President Donald Trump’s unclear signals on whether he will support a bipartisan Affordable Care Act stabilization bill has put the measure on the back burner as the GOP focuses on other issues.
During Republicans’ weekly policy lunch on Tuesday, Trump thanked Sen. Lamar Alexander, R-Tenn., for his effort to craft a healthcare bill alongside Sen. Patty Murray, D-Wash.—but he stopped short of endorsing it, The Hill reported.
Sen. John Cornyn, R-Texas, felt that Trump’s comment was a form of encouragement for the bill, according to Politico, while other GOP senators said the president didn’t offer enough detail to suggest a position, according to Politico.
The rest of the meeting centered on tax reform, not healthcare, suggesting that the effort to appropriate funding for cost-sharing reduction payments will likely get pushed to the end of the year, the article added.
Not only has Trump’s lack of endorsement of the Alexander-Murray bill robbed it of momentum, but a pair of Republican lawmakers also just introduced a competing proposal. Utah Sen. Orrin Hatch and Texas Rep.
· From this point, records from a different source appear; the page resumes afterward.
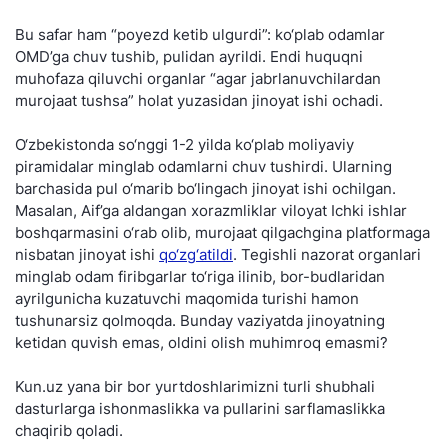
Bu safar ham “poyezd ketib ulgurdi”: ko‘plab odamlar
OMD’ga chuv tushib, pulidan ayrildi. Endi huquqni
muhofaza qiluvchi organlar “agar jabrlanuvchilardan
murojaat tushsa” holat yuzasidan jinoyat ishi ochadi.
O‘zbekistonda so‘nggi 1-2 yilda ko‘plab moliyaviy
piramidalar minglab odamlarni chuv tushirdi. Ularning
barchasida pul o‘marib bo‘lingach jinoyat ishi ochilgan.
Masalan, Aif’ga aldangan xorazmliklar viloyat Ichki ishlar
boshqarmasini o‘rab olib, murojaat qilgachgina platformaga
nisbatan jinoyat ishi
qo‘zg‘atildi
. Tegishli nazorat organlari
minglab odam firibgarlar to‘riga ilinib, bor-budlaridan
ayrilgunicha kuzatuvchi maqomida turishi hamon
tushunarsiz qolmoqda. Bunday vaziyatda jinoyatning
ketidan quvish emas, oldini olish muhimroq emasmi?
Kun.uz yana bir bor yurtdoshlarimizni turli shubhali
dasturlarga ishonmaslikka va pullarini sarflamaslikka
chaqirib qoladi.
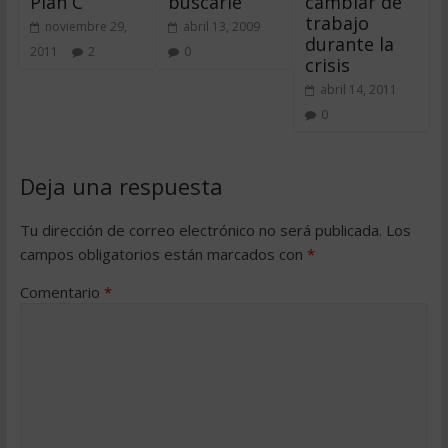
Plan C
buscarle
cambiar de
trabajo
noviembre 29,
abril 13, 2009
durante la
2011
2
0
crisis
abril 14, 2011
0
Deja una respuesta
Tu dirección de correo electrónico no será publicada.
Los
campos obligatorios están marcados con
*
Comentario
*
Kevin Brady’s plan would fund CSR payments but also temporarily repeal the ACA’s individual and employer mandates.
In other ACA-related news:
Democrats introduce Medicaid buy-in bill
Sen. Brian Schatz of Hawaii and Rep. Ben Ray Luján of New Mexico have introduced legislation that would create a Medicaid-based public insurance option on the ACA marketplaces.
The bill, called the State Public Option Act, would allow states to create a Medicaid buy-in program that would be accessible to residents of all incomes.
RELATED: Democratic senator wants Medicaid buy-in option on Affordable Care Act exchanges
"Our bill builds on a system that already works—a system that is already in place in every county in every state in the country; and a system that has built-in efficiencies," Luján said.
Even so, the measure is unlikely to pass in a Republican-controlled Congress.
CMS denies Massachusetts waiver request
The Trump administration has notified Massachusetts that it cannot accept its application for a Section 1332 waiver, which aimed to set up a reinsurance program.
In a letter (PDF) sent this week to Massachusetts Health Connector Executive Director Louis Gutierrez, the Centers for Medicare & Medicaid Services said the commonwealth submitted its application too close to the start of open enrollment, leaving insufficient time to implement it.
Massachusetts is not alone in having to scrap its waiver plans. This week, Iowa withdrew its application to implement a “stopgap measure” aimed at stabilizing its individual insurance market, blaming the ACA’s inflexible regulations for its failure to get approval. And earlier this month, Oklahoma withdrew its request to implement a reinsurance program, saying CMS did not approve the proposal quickly enough based on an agreed-upon timeline.